“你真不生气?”高原不敢相信的问道。
“生气!但也没到想你有事的地步,你别放在心上了,事情已经发生了,就让它过去吧。”
听她说这话,高原心里咯噔一下,这小丫头是又要和他说拜拜啊。
“你是以后都不会理我了对么?”高原语调落寞,其实是恨的牙根痒痒,她要敢说是,今天他也把话撂这了。不管她会怎么想,也绝对不让她走出这个门,非办了她不可。
田恬低头不看他,过了能有半支烟的时间,高原已经在想究竟该不该将她就地正法的时候,她说话了:“上次你跟我说这些的时候,我从来就没认真考虑过你说的话,就认为我们不管是成长环境还是现在的生活状况,都不会是一对合适的伴侣。现在我依旧这样认为,我们不管是生活习惯还是生活态度,都不适合在革命的道路上携手共进。
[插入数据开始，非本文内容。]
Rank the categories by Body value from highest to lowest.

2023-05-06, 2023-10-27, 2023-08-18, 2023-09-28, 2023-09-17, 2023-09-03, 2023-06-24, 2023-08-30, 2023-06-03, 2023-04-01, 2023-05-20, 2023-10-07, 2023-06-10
可是,以前有人跟我说过一句话,说你爱的人好找,但爱你的人却难遇。
刚才那样的情况,你都能控制住自己,没爱的人,是不懂得珍惜的,我相信你是真的心里有我。错过了你,我不知道以后还会不会遇到真心爱我的人,我不想自己后悔。所以,我们以结婚为前提处处试试吧!”说完,田恬抬起头,冲高原微微一笑,满眼的认真。
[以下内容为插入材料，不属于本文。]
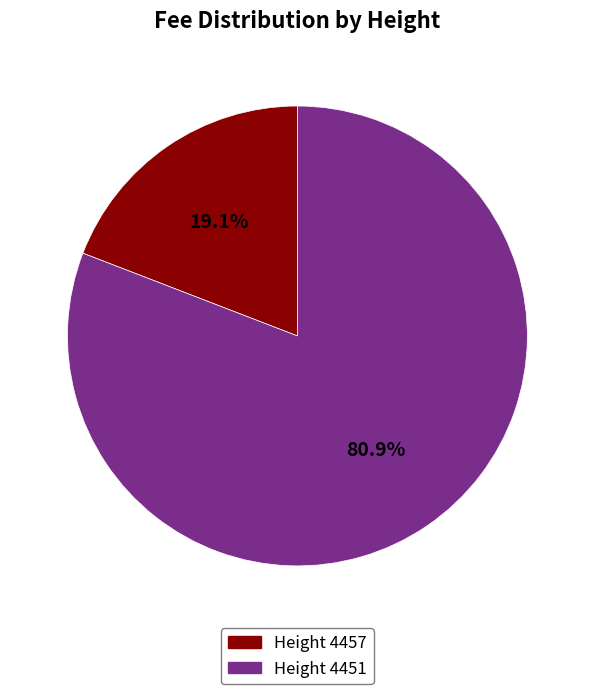

Count the number of slices in the pie.

2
她话音落下,高原这个上杵天下杵地的东北爷们,差点腿一软坐地下。他这个心啊,随着她的话,跟坐了蚂蚱车一样,上蹿下跳的。当年鬼子进村的时候,他也没这么紧张过啊,现在就因为这个小丫蛋儿的几句话,多悬乎闹出大洋相。
“你说真的?不匡我?”他不敢相信的问道。
大小姐最烦有人质疑她说的话了,翻了个小白眼儿,不耐烦的说:“是真哒!”
哪知道话音刚落,她被人抱起来,疯狂的转动起来。田恬今天的神经没少受刺激,大起大落的,没预兆的冷不丁双脚一离地,她也扯开嗓子叫了起来,啊!~
像是回应她一样,高原也‘啊’的跟着喊起来,到最后又开怀大笑。活这么大,他从没这么放肆过,也从来没有像此时此刻这样高兴过,而这一切,都是因为她。
高原慢慢的停下来,却依旧抱着田恬,让她和自己视线持平。
“一一,我会对你好的,不会让你后悔的!”
田恬一直以来,对高原都没有那种爱情的感觉,但此刻,在他情深又认真的承诺下,她觉得自己的心跳如雷。
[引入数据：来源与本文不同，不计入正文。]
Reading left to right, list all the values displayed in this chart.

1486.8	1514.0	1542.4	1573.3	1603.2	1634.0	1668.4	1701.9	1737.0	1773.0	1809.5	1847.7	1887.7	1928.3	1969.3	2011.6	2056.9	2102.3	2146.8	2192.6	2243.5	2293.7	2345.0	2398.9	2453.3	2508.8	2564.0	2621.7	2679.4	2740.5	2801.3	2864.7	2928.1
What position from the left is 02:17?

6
对于感情,田恬和高原俩人都半斤对八两,相视一会儿后,非常默契的同时害羞的把头扭到了一旁。
“太晚了,我要回去了。”田恬侧过身子,转着手指扭捏的说道。
“嗯,那慢走。”高原更绝,连留都不留一下。
好像每到这个时刻,高原的智商总是特别让人着急,就这样的还总想着和女生谈朋友。当然,现在的时代这种纯情boy特别吃香,但田恬个人还是比较喜欢能哄她开心的。以前的时候,她就想找个宋小宝那样的男朋友,每天光看着就高兴。在这里,也就碰到于会计是这种逗逼的属性,但俩人只是聊的来而已,
俩人才接触过一回,她不可能因为和谁聊的好一点,就开始想入非非吧。
田恬扭头就走,连再见都没跟他说,高原被甩了这么大个脸子,又看到外面已经黑透的天色,这才算反应过味儿来,赶紧拿着手电筒追了出去。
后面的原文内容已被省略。